In the playbill for reWilding, now showing through Saturday night at the Yale Cabaret, YSD playwrighting student Martyna Majok writes of “a rural community in North Carolina that lives in the wild.”  The people she describes have their reasons for living on the edges of what most of us recognize as “civilization.”  What she wants to provide for the playgoer is some sense of the kinds of damage and drama and oddity that cause people to drop-out of one kind of culture to find community in the wilds. Majok asks, “What if you lose it? What if you chose the wrong thing? What if you realize you never had it?  What if you simply perceive a lack, if you don’t know even the name of what you’re seeking?”  Probing questions in this time of social unrest, volatile professions, of unemployment, of lost savings and property.  If it’s not exactly easy to imagine alternatives to the world we live in, we have perhaps better reason than ever to ask our artists to imagine other possibilities for us.

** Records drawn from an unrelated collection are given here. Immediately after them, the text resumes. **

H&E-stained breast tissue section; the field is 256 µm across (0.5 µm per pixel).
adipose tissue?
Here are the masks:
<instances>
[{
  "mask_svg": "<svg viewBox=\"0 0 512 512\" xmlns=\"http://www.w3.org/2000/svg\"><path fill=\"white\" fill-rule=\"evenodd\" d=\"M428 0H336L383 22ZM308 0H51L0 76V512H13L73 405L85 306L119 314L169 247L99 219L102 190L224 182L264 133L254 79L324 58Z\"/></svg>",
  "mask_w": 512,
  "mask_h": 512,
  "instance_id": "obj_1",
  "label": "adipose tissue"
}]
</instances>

Majok’s play is in itself a mixed bag: an eclectic assortment of rural types tell stories to us and to each other, and interact along, mostly, trajectories of reveal and conceal.  This is not an open, easy-going community, it’s one fraught with psychic wreckage, with tensions that only fitfully rise to the surface—as for instance in Julian’s (Tim Brown) monologue about disappearing children—but elsewhere—as for instance when Eddie’s (Dan O’Brien) tale of how a pick-up he spent the night with was found dead is punctuated by testy comments from his girlfriend (Amanda Bermudez)—the full scope of these lives is only hinted at.

In a mix like this, almost everyone will find their stand-out character or performance. The play, directed by Dustin Wills with a good feel for the space, is a good match for the Cab since it’s always a treat to see so many students—it’s a cast of twelve—get a chance to try out well-written monologues and dialogues.  Majok’s prose is at times insistently poetic, but never gratuitously so.  It’s a play that’s a pleasure at times to listen to—as when Eddie tells, while changing lug nuts, a grippingly compressed story of a rather existential fishing-trip with his dad and brother.  At other times there’s the fascination in how much can be communicated without many words—as in the awkward courtship rituals Quinn (Chris Bannow) directs at Adam (Mickey Theis), or in the rather baleful welcome that Agnes (Margot Bordelon) gives Eda (Ashton Heyl).  Then there’s all-too brief comic grotesquerie when Chicken Man (Lucas Dixon) regales us with exploding, pill-popping chickens at the “disco-tecky.”

The set, also by Wills, is stark, almost maze-like with doors that serve as plank-bridges and lots of interesting detritus in the ceiling, evoking a kind of subterranean space, a junkyard of misdirections.  Maybe somewhere in there is the “it” you lost, or the “it” you’ll find.